Daniël est probablement mort d’avoir inhalé de l’acide cyanhydrique, un gaz mortel. Selon l’inspection technique qui, à l’époque, était venue sur place pour enquêter, il y avait assez de preuves pour faire peser des soupçons sur les principaux chefs. Les travaux avaient dû être effectués dans des délais irréalistes, avec trop peu de personnel, et sous la pression considérable des patrons, qui exigeaient de reprendre la production le plus rapidement possible.
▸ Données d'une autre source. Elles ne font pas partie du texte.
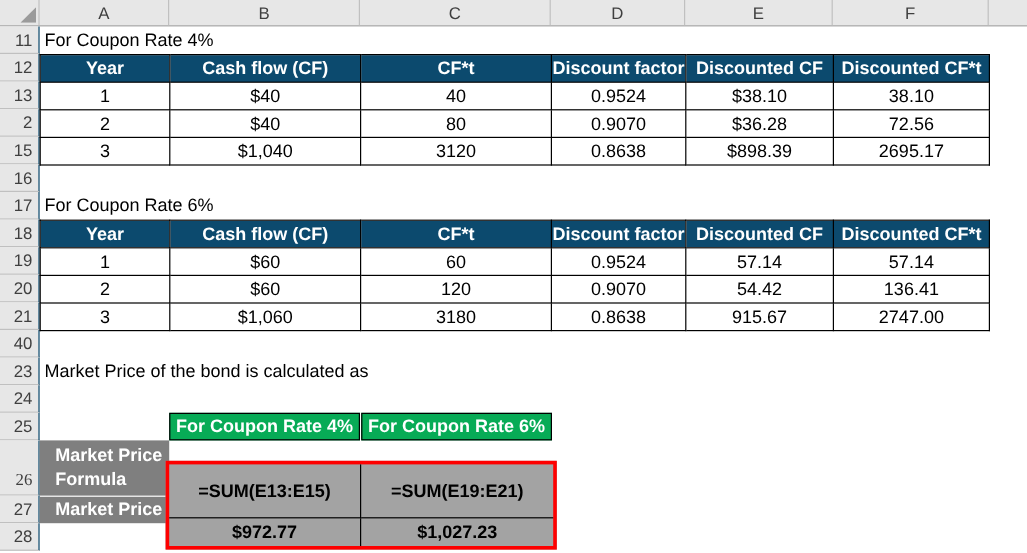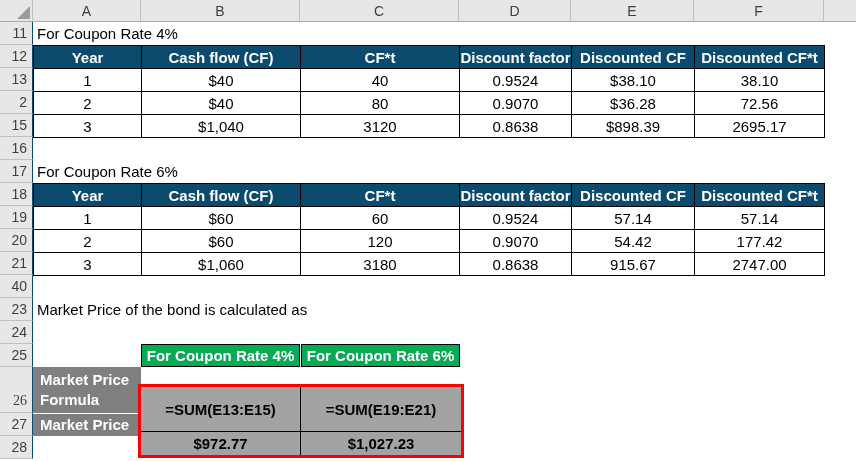--- a/index.html
+++ b/index.html
@@ -33,21 +33,21 @@
     font-size:15px;color:#000;overflow:hidden;white-space:nowrap;}
   table.datatable tr.ghead td{background:#0c4a6e;color:#fff;font-weight:bold;}
   
   .gcell{position:absolute;top:344px;height:23px;box-sizing:border-box;
     background:#07AB56;color:#fff;font-weight:bold;font-size:15px;
     border:1px solid #000;display:flex;align-items:center;justify-content:center;
     white-space:nowrap;}
   
   .graycell{position:absolute;left:33px;width:108px;box-sizing:border-box;
     background:#7F7F7F;color:#fff;font-weight:bold;font-size:15px;
-    display:flex;align-items:center;padding-left:7px;line-height:20px;}
+    display:flex;align-items:center;padding-left:13px;line-height:20px;}
   
   .redbox{position:absolute;left:138px;top:384px;width:326px;height:74px;
     box-sizing:border-box;border:3px solid #FE0000;background:#a3a3a3;
     display:grid;grid-template-columns:1fr 1fr;grid-template-rows:1fr 23px;}
   .redbox .fcell{display:flex;align-items:center;justify-content:center;
     font-weight:bold;font-size:15px;color:#000;box-sizing:border-box;white-space:nowrap;}
   .redbox .c1{border-right:1px solid #000;}
   .redbox .r1{border-bottom:1px solid #000;}
 </style>
 </head>
@@ -165,21 +165,21 @@
       <td>0.9524</td>
       <td>57.14</td>
       <td>57.14</td>
     </tr>
     <tr>
       <td>2</td>
       <td>$60</td>
       <td>120</td>
       <td>0.9070</td>
       <td>54.42</td>
-      <td>177.42</td>
+      <td>136.41</td>
     </tr>
     <tr>
       <td>3</td>
       <td>$1,060</td>
       <td>3180</td>
       <td>0.8638</td>
       <td>915.67</td>
       <td>2747.00</td>
     </tr>
   </tbody>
La responsabilité qui, initialement, incombait aux chefs, a alors été rejetée sur les « équipes autonomes ». Dans ces circonstances, toute une série de prescriptions n’ont pas été respectées. Aujourd’hui, trois ans et demi plus tard, ni l’ancien directeur, ni le responsable de la sécurité ni l’entreprise ne seront poursuivis par la chambre du conseil d’Anvers, et ce, pour « raisons insuffisantes ».
La mort de Daniël a mené à une amélioration d’un certain nombre de procédures de sécurité au sein de l’entreprise. Cependant, il n’y aura pas de désignation de responsable ni, partant, de signal clair indiquant que les directions ne peuvent plus continuer à décider impunément de restrictions au détriment de la sécurité des travailleurs.